Upon the question of the increased rent which the plaintiffs allege they paid on property other than that involved in this action, the record shows that the plaintiffs offered to prove by a certain witness that the rent had been increased as alleged and counsel for the defendant stipulated that the witness would so testify. The stipulation is as follows: "Mr. Haas: We will stipulate that they will so testify. We do object to it on the ground it is incompetent, irrelevant and immaterial, if offered. Your Honor may withhold your ruling on that until the final argument."
It was also stipulated that Paul Kent was the sole owner of the stock of Paul Kent Trust Company, with the exception of qualifying shares.
It is clear from the foregoing that the measure of damages alleged in the complaint and sought to be established by the testimony, and which was finally adopted by the court was opposed by the defendants all during the course of the trial, and having been so opposed and questioned, the cases dealing with the measure of damages, accepted by counsel as the true measure of damages applicable to the case being tried, have no relevancy, nor when the measure adopted by the court as the true measure of damages is not acceded to but controverted during the trial by the defendants.
 Interest on the $5,000 deposited by the plaintiffs with the escrowee was properly allowed.

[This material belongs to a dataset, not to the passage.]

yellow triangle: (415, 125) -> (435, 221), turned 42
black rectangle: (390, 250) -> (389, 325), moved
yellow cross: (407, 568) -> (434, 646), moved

We do not find any merit in the contention of appellants that the decree awarding specific performance varies from the agreement of purchase and sale entered into by the parties. The wording is slightly different, but the effect is precisely the same. Under such circumstances, it would only unduly lengthen this opinion to set forth our views in relation thereto.
It follows from what we have said that the judgment of the trial court, so far as it relates to damages awarded for increased rents paid by the plaintiffs, must be set aside on the ground that the damages have been based upon remote and collateral matters, and not upon anything relative to usable values, that is, the rents, issues, and profits of the premises to be sold by the defendant Schrader to the plaintiffs.
No question has been made upon this appeal that if specific performance should be awarded under the agreement of sale, it should be awarded as well against the defendant Paul Kent Truck Company as against the defendant Schrader. A number of minor objections have been urged upon this appeal, but not being deemed of sufficient merit to affect the decision in this cause are not specifically referred to in this opinion. The judgment of the trial court awarding damages to the plaintiffs, in so far as it is based upon the alleged increase of rents paid by them for other premises than those involved in this case, is hereby reversed; as to all other parts, the judgment is affirmed, appellants to recover their costs on appeal.
Preston, J., pro tem., and Finch, P.J., concurred.